Provided passage:
+ + + + + + +

A procedure can be written to add keywords to the XMP metadata. The following routine does this. It is a bit complicated, as it creates the XML fragment necessary for the keyword insertion. That is, it would be much simpler if we knew all the parent XML elements existed or at least one keyword was already present.

create or replace procedure add_keyword(id number, keyword varchar2)
as
    imgobj     ORDImage;
    thisrowid urowid;
    xmeta      xmlType := null;
    element    xmlType := null;
    prefix     varchar2(500) := '';
    suffix     varchar2(500) := '';
    elementXpath varchar2(500);
    tag       varchar2(20);

    dbg varchar2(2000);

    xmpNameSpaces varchar2(200) :=
       'xmlns="http://xmlns.oracle.com/ord/meta/xmp" ' ||
       'xmlns:rdf="http://www.w3.org/1999/02/22-rdf-syntax-ns#" ' ||
       'xmlns:dc="http://purl.org/dc/elements/1.1/"';

    ns_declarations varchar2(200) :=
          ' xmlns:dc="http://purl.org/dc/elements/1.1/" ' ||
          'xmlns:rdf="http://www.w3.org/1999/02/22-rdf-syntax-ns#" ';
BEGIN


    select image,  xmpMeta, rowid     into
           imgobj, xmeta,    thisrowid
    from ImagesWithMetadata where item_id=1 for update;


    elementXpath :=
              '/xmpMetadata/rdf:RDF/rdf:Description';

    -- Does the "rdf:Description node" exist?
    if  xmeta.existsNode(
          '/xmpMetadata/rdf:RDF/rdf:Description' ||
          '[namespace::* = "http://purl.org/dc/elements/1.1/"]'
          , xmpNamespaces) = 0
    then -- No, Start XML fragment starting at rdf:Description
         prefix := prefix || '<rdf:Description ' ||
                   ns_declarations || '>';
         suffix :=  '</rdf:Description>' || suffix;
         ns_declarations := ''; -- Namespaces have now been declared.

+ + + + + + +

Source information:

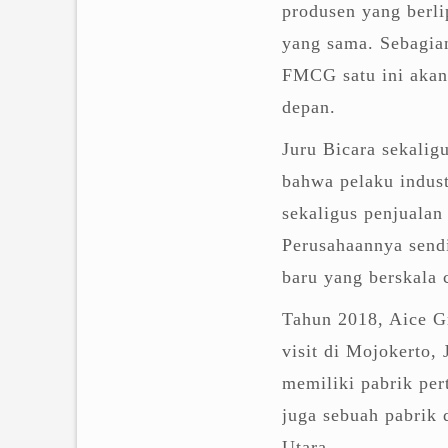
produsen yang berli
yang sama. Sebagia
FMCG satu ini akan
depan.
Juru Bicara sekali
bahwa pelaku indus
sekaligus penjualan 
Perusahaannya sendi
baru yang berskala 
Tahun 2018, Aice G
visit di Mojokerto,
memiliki pabrik pe
juga sebuah pabrik
Utara.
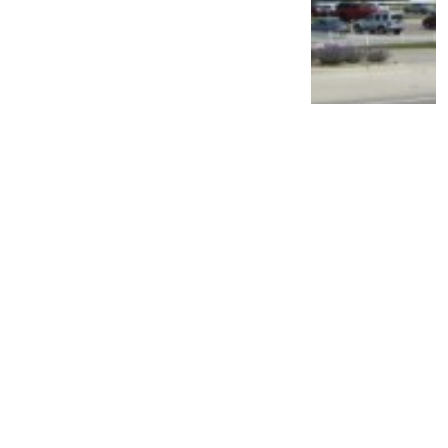
PT TAM Gelar Recall, Pemilik Mobil Ini
Diimbau Segera Lakukan Pemeriksaan di
Bengkel Resmi
2 tahun lalu
1
0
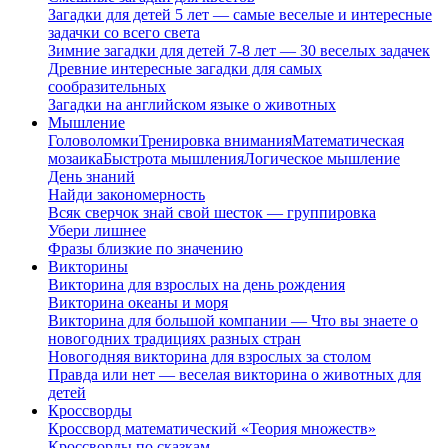
Загадки для детей 5 лет — самые веселые и интересные
задачки со всего света
Зимние загадки для детей 7-8 лет — 30 веселых задачек
Древние интересные загадки для самых
сообразительных
Загадки на английском языке о животных
Мышление
Головоломки
Тренировка внимания
Математическая
мозаика
Быстрота мышления
Логическое мышление
День знаний
Найди закономерность
Всяк сверчок знай свой шесток — группировка
Убери лишнее
Фразы близкие по значению
Викторины
Викторина для взрослых на день рождения
Викторина океаны и моря
Викторина для большой компании — Что вы знаете о
новогодних традициях разных стран
Новогодняя викторина для взрослых за столом
Правда или нет — веселая викторина о животных для
детей
Кроссворды
Кроссворд математический «Теория множеств»
Кроссворды по сказкам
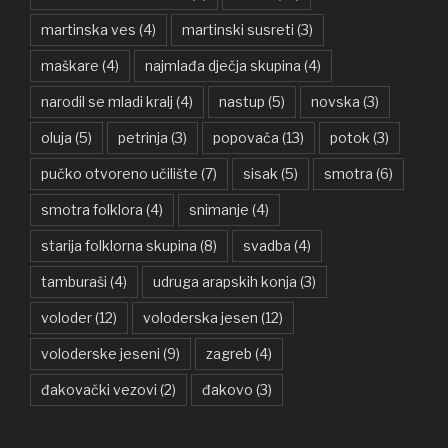
martinska ves
(4)
martinski susreti
(3)
maškare
(4)
najmlađa dječja skupina
(4)
narodil se mladi kralj
(4)
nastup
(5)
novska
(3)
oluja
(5)
petrinja
(3)
popovača
(13)
potok
(3)
pučko otvoreno učilište
(7)
sisak
(5)
smotra
(6)
smotra folklora
(4)
snimanje
(4)
starija folklorna skupina
(8)
svadba
(4)
tamburaši
(4)
udruga arapskih konja
(3)
voloder
(12)
voloderska jesen
(12)
voloderske jeseni
(9)
zagreb
(4)
đakovački vezovi
(2)
đakovo
(3)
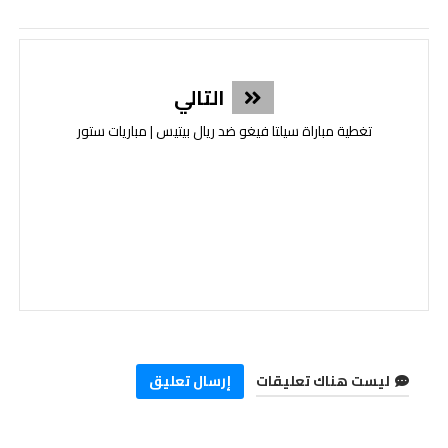
التالي
تغطية مباراة سيلتا فيغو ضد ريال بيتيس | مباريات ستور
ليست هناك تعليقات
إرسال تعليق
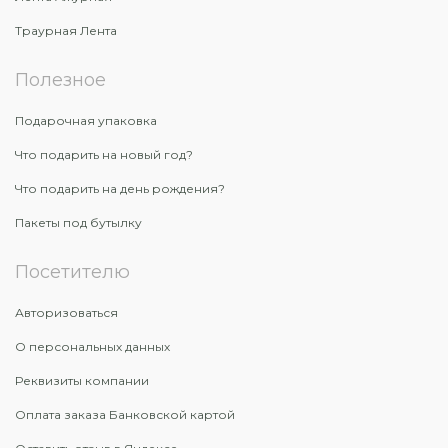
Траурная Лента
Полезное
Подарочная упаковка
Что подарить на новый год?
Что подарить на день рождения?
Пакеты под бутылку
Посетителю
Авторизоваться
О персональных данных
Реквизиты компании
Оплата заказа Банковской картой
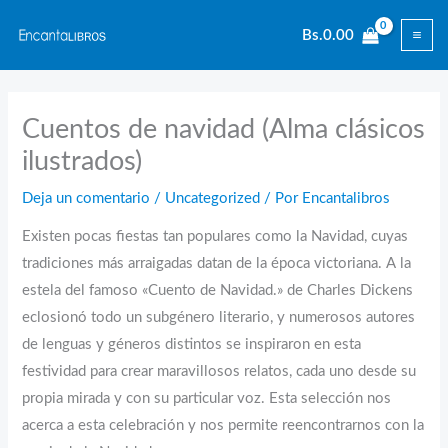
Ir
Bs.
0.00
al
contenido
Cuentos de navidad (Alma clásicos
ilustrados)
Deja un comentario
/
Uncategorized
/ Por
Encantalibros
Existen pocas fiestas tan populares como la Navidad, cuyas
tradiciones más arraigadas datan de la época victoriana. A la
estela del famoso «Cuento de Navidad.» de Charles Dickens
eclosionó todo un subgénero literario, y numerosos autores
de lenguas y géneros distintos se inspiraron en esta
festividad para crear maravillosos relatos, cada uno desde su
propia mirada y con su particular voz. Esta selección nos
acerca a esta celebración y nos permite reencontrarnos con la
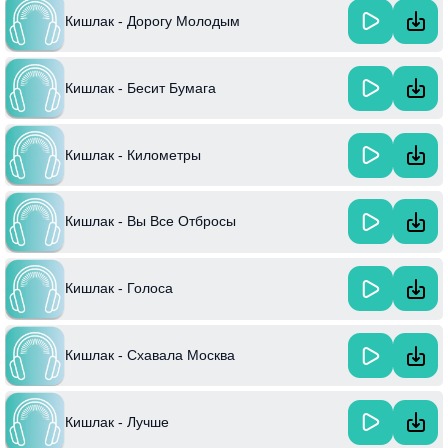
Кишлак - Дорогу Молодым
Кишлак - Бесит Бумага
Кишлак - Километры
Кишлак - Вы Все Отбросы
Кишлак - Голоса
Кишлак - Схавала Москва
Кишлак - Лучше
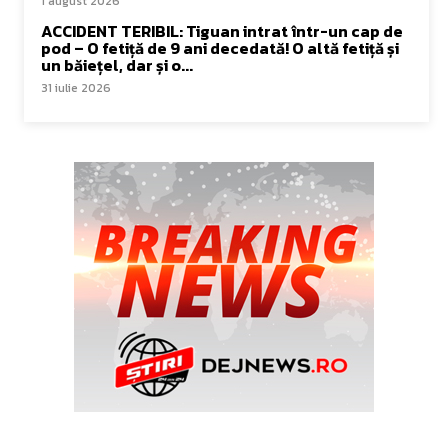
1 august 2026
ACCIDENT TERIBIL: Tiguan intrat într-un cap de
pod – O fetiță de 9 ani decedată! O altă fetiță și
un băiețel, dar și o...
31 iulie 2026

+ + + + + + +

Tasks:
1) Translate this sentence from the passage on XMP keywords into Spanish: "It is a bit complicated, as it creates the XML fragment necessary for the keyword insertion."
2) In one to three sentences, explain why the passage on XMP keywords calls its routine for adding keywords a bit complicated.
3) Pick up the add_keyword procedure in the passage on XMP keywords and continue it from its last line.

Results for each task:
1) Es un poco complicado, ya que crea el fragmento XML necesario para la inserción de la palabra clave.

2) The routine has to build the XML fragment needed to insert the keyword. It would be much simpler if all the parent XML elements were known to exist, or if at least one keyword were already present.

3)
         if tag is null then tag := 'rdf:Description'; end if;
    else -- Yes rdf:Description exists, add to insert xpath
        elementXPath := elementXpath ||
            '[namespace::*="http://purl.org/dc/elements/1.1/"]';
    end if;

    if  xmeta.existsNode(
          '/xmpMetadata/rdf:RDF/rdf:Description' ||
          '[namespace::* = "http://purl.org/dc/elements/1.1/"]' ||
          '/dc:subject'
         , xmpNamespaces) = 0
    then -- No, Add XML dc:subject XML fragment
        prefix := prefix || '<dc:subject ' || ns_declarations || '>';
        suffix :=  '</dc:subject>' || suffix;
        ns_declarations := ''; -- Namespaces have now been declared.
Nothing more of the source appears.